When Alex Meyer steps to the mound Friday night to face Georgia, he probably will be making his final career home appearance for the Kentucky Wildcats.
The 6-foot-9, 220-pound right-hander is a junior, making him draft-eligible for the first time since graduating from high school.
Committed to play for UK, Meyer nevertheless had his name called in the 20th round of the 2008 draft. The Boston Red Sox took a shot, hoping to lure him with a reported offer of $2.2 million.
When next month's draft takes place, "I certainly can't imagine him getting out of the first round," UK Coach Gary Henderson said.
Meyer says there's always a chance he could return for his senior year. However, that may be posturing-for-negotiations talking.
Baseball America rated him in the pre-season as the 21st-best prospect in the NCAA and fifth-best in the Southeastern Conference.
After this weekend's series against Georgia, UK will close its home schedule Tuesday against Western Kentucky. Meyer's final start is scheduled Thursday at Florida.
Armed with a fastball that has touched 100 mph, a curve ball that may be the best in the SEC and a developing change-up, Meyer is riding the best four-game stretch in his career — 321⁄3 innings, eight earned runs, 32 strikeouts at Mississippi and LSU, and complete-game home victories over Arkansas and No. 1-ranked Vanderbilt.
"Just command of my pitches," Meyer said of his current groove. "I've been confident, being able to mix in anything at any time here lately. And I've had great defense played behind me."

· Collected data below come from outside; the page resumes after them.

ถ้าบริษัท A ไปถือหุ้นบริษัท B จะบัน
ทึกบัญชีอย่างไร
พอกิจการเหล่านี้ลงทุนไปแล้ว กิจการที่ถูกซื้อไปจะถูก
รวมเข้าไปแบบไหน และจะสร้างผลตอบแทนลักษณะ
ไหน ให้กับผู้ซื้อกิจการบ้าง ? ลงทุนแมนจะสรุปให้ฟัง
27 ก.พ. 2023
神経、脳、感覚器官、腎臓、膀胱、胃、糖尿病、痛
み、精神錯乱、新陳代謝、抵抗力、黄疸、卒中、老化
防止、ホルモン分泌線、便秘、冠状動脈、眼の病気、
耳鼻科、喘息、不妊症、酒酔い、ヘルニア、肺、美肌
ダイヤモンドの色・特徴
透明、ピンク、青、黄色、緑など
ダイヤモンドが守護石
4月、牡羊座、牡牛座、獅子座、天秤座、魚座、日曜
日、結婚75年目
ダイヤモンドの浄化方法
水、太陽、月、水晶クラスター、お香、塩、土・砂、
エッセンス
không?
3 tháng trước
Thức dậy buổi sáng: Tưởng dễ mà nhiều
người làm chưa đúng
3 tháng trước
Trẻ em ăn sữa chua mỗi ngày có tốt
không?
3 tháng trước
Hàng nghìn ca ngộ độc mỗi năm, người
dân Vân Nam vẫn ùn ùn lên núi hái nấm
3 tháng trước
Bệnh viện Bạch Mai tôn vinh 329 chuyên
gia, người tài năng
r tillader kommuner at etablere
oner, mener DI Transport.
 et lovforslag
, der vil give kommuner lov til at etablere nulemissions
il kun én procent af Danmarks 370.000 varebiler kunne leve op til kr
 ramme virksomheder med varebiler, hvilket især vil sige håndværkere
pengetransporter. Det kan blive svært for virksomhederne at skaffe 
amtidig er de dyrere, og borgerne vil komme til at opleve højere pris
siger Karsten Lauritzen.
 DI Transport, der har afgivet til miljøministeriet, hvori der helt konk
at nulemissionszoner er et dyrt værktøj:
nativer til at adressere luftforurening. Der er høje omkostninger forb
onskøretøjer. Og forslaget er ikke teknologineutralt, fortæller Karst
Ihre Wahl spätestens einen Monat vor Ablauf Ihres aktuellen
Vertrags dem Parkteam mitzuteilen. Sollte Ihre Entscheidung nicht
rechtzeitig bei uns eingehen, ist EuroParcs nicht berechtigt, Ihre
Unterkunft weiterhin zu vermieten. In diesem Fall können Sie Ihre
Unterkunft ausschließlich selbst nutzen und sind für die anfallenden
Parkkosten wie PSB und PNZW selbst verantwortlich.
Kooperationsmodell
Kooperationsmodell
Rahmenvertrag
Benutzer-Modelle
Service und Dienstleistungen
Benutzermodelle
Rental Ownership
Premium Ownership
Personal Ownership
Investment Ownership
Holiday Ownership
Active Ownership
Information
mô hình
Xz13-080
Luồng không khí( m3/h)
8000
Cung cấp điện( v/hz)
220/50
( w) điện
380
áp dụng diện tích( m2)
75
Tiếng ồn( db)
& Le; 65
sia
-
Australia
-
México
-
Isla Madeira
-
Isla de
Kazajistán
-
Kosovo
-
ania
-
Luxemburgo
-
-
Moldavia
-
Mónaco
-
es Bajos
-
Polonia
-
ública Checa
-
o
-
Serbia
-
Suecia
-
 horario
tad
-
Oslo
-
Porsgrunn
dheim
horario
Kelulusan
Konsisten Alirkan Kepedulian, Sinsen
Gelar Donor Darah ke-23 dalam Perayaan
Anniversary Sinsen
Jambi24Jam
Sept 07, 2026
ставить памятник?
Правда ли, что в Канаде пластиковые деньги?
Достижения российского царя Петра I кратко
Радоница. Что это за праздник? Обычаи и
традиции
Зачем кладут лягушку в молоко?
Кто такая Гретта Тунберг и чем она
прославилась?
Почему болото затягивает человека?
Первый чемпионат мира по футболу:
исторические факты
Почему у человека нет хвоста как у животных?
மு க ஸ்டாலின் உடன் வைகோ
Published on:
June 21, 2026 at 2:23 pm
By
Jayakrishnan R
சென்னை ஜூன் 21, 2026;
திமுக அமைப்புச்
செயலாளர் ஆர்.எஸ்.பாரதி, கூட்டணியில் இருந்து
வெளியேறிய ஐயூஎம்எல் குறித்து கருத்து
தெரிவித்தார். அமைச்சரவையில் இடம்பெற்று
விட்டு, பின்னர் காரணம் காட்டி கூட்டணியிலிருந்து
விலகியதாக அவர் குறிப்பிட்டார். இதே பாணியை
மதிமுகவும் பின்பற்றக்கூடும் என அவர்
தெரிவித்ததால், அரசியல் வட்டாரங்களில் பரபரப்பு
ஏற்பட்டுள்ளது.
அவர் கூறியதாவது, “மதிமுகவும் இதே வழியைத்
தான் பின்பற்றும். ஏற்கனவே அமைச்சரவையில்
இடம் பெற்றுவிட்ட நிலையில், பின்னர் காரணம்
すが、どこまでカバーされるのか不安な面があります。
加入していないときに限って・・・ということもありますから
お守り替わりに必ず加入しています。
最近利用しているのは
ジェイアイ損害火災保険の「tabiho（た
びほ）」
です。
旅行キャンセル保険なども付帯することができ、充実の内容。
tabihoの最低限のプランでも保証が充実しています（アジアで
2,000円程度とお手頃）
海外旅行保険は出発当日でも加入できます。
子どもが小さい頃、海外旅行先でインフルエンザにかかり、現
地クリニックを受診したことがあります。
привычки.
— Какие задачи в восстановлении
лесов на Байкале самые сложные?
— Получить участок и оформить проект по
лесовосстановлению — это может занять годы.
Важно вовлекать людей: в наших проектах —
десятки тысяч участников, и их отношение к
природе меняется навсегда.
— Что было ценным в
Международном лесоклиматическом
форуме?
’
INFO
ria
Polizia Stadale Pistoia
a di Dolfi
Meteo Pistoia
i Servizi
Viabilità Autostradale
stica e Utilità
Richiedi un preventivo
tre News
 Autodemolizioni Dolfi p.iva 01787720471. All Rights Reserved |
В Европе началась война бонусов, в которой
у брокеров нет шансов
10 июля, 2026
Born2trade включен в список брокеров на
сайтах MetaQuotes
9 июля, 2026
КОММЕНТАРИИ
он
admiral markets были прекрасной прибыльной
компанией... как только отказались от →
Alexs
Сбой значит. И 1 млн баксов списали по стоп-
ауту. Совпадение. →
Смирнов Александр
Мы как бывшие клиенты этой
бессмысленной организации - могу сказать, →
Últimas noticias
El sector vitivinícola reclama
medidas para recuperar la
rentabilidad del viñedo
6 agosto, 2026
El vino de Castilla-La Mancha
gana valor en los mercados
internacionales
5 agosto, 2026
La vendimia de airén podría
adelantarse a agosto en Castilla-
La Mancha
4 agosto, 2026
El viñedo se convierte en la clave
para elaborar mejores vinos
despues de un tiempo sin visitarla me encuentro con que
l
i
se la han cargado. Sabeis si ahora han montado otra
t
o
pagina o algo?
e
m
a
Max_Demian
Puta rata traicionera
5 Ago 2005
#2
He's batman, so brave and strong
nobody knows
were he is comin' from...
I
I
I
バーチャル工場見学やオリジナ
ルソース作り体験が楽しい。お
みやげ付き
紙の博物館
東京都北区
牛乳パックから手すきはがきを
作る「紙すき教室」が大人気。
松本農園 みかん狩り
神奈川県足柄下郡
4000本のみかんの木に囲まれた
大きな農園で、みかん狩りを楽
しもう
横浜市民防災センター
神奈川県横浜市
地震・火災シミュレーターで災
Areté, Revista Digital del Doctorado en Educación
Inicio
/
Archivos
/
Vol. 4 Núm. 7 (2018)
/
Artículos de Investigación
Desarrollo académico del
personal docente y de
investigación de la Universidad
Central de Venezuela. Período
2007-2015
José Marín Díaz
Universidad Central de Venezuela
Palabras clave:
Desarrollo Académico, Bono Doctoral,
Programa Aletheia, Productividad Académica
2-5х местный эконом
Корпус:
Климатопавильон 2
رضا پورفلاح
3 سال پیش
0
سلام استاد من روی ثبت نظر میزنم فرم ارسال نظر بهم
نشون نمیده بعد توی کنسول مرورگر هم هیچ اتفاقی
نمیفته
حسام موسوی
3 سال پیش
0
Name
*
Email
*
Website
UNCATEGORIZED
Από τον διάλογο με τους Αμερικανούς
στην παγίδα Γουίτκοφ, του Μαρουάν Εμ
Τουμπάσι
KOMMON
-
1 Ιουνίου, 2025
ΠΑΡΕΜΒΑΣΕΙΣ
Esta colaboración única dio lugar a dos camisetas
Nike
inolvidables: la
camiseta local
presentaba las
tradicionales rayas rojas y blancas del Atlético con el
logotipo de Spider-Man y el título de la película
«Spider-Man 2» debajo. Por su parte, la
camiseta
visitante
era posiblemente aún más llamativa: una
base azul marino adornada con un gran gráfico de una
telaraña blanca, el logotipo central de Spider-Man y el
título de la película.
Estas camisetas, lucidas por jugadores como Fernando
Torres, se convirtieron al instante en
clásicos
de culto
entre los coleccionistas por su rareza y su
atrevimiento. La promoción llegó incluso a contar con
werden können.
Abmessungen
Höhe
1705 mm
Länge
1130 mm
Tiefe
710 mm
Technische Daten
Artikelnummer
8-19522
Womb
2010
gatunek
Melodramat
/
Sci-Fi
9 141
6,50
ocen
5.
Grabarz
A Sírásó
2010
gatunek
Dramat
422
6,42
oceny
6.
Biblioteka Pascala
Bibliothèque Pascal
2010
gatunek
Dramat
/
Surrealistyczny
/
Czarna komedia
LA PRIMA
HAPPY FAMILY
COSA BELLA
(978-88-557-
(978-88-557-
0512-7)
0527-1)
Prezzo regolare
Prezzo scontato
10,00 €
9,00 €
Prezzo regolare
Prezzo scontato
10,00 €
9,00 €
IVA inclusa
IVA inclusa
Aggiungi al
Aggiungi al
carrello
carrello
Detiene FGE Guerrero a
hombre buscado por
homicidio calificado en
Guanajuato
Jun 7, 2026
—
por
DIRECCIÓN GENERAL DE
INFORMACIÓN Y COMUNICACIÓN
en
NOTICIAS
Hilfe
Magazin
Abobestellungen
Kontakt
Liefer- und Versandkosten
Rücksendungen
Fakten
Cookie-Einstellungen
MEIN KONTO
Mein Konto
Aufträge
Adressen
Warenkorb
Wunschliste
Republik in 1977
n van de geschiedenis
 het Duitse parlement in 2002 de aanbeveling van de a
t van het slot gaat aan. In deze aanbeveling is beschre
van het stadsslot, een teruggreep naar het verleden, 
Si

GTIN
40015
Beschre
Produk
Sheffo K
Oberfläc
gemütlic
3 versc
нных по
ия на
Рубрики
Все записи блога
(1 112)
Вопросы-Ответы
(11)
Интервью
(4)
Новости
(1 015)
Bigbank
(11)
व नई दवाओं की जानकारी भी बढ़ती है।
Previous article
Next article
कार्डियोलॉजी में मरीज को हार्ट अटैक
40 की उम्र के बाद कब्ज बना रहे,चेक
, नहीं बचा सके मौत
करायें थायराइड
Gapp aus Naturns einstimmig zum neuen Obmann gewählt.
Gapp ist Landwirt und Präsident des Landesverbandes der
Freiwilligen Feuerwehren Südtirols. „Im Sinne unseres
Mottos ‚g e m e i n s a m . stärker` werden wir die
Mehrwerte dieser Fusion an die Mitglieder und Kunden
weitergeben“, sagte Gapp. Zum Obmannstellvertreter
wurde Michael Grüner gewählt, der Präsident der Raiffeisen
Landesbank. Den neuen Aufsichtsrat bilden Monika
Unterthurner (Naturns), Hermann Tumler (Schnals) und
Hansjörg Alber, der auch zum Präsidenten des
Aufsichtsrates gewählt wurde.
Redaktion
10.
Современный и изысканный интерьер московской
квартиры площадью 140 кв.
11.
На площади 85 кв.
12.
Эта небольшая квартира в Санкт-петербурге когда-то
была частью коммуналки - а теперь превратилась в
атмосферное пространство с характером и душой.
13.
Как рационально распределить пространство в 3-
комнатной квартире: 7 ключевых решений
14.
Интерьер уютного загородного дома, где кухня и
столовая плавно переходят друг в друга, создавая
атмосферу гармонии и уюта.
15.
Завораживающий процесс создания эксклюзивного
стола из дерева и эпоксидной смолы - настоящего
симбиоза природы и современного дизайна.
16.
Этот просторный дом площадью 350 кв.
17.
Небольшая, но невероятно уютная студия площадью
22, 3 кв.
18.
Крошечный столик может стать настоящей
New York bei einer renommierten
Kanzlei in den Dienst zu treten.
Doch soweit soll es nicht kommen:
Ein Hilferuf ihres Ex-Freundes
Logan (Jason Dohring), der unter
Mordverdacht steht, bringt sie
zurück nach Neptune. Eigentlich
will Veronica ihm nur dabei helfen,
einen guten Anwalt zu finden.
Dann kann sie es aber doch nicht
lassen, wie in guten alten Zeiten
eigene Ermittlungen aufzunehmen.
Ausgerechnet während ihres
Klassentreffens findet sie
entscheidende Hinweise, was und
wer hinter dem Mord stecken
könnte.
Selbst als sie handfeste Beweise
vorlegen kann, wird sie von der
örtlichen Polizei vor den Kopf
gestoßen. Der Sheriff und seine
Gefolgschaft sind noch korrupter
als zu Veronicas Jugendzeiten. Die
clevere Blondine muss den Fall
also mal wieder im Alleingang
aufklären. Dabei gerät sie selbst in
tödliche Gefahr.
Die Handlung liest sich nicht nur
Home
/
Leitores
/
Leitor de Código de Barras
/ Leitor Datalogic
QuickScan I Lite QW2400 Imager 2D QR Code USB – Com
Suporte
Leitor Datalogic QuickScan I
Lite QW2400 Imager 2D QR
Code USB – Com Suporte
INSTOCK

Meyer, 21, came from Greensburg, Ind., as arguably UK's most highly recruited prospect ever. A high school All-American, Indiana Mr. Baseball and named Indiana Player of the Year by both Gatorade and Louisville Slugger, he was rated by Baseball America as the No. 5 high school prospect in the nation. As a senior, he was 8-0 with a 0.95 ERA and 108 strikeouts over 51 innings.
Thanks to his teammates, he said, he doesn't second- guess his decision to delay turning pro.
"It was the best decision I've made in my life," Meyer said. "I met some great people here, and I would have never met these guys. It's been a great experience for me. ... Absolutely, I made the right decision."
Meyer's respect for teammates flows both ways, Henderson said.
"He's been in an environment where people care about him," Henderson said. "He is an A-plus teammate and, I think if you're that type of person, you tend to get that in return."
With 239 strikeouts, Meyer recently passed Joe Blanton (231) for sixth on UK's career list. With 10 strikeouts in each of his last two starts, he would pass Scott Smith (242) and tie Brandon Webb for fourth on the UK list.
"One of the things that he has done consistently is work extremely hard," Henderson said. "He accepts responsibility. He's accountable for everything that happens. He's a very good listener. You put those things together over time and you tend to get better."
Yet, there have been growing pains along the route.
Meyer went 1-4 with a 5.73 ERA as a freshman. He struck out 80, but also walked 45.
As a sophomore, Meyer was out of the lineup for three weeks because of mononucleosis. He went 5-3 with a 7.06 ERA, 63 strikeouts and 36 walks.
This season, he is 5-5 with a 2.98 ERA, and an SEC-leading 96 strikeouts, with 39 walks.
Meyer recalls a 2010 game at Arkansas as one of the growing pains that ended up making him better.
"I go through the first inning as clean as can be," Meyer said. "Come out, don't get through the second inning. At that point, I'm wondering what's going on. Why am I not getting people out?
"I come back this year and I throw a complete game against them and get the win. It's just a maturity process. You've got to (go through) it no matter what part of life you're talking about. ... It's been a learning process for me and I think I'm starting to figure things out."
Meyer credits Henderson and his staff. He also says he learned by paying attention — both when in action and when on the bench.
His classwork reflects a similar attitude. He made the SEC freshman academic honor roll in 2009 and the SEC academic honor roll last year. He said he's ahead of a normal four-year schedule to graduate.
Meyer's personal highlight came in last week's 2-0 shutout win over Vandy, which earned him SEC and national pitcher of the week honors. He gave up five singles and a walk, striking out five.
"To beat the No. 1 team in the country, and I shut them out, that's a pretty special moment for me," Meyer said.
He said his highlights also include a pair of 2010 wins against LSU — 11-9 on Lance Ray's three-run walk-off homer in the opener, and 6-4 on Marcus Nidiffer's eighth-inning grand slam to complete a three-game sweep.
"They're just special moments that are going to be with me for the rest of my life," he said. As for this weekend, "there's the possibility that it could be the last time that I pitch on this diamond. But it's going to be ... a heavy weekend for everybody, knowing that it's Senior Day on Sunday and the last time those seniors, for sure, are going to play on this field. So just going in with the same mentality — we're going in and try to win a game on Friday night and I guess after that we'll try to figure it out."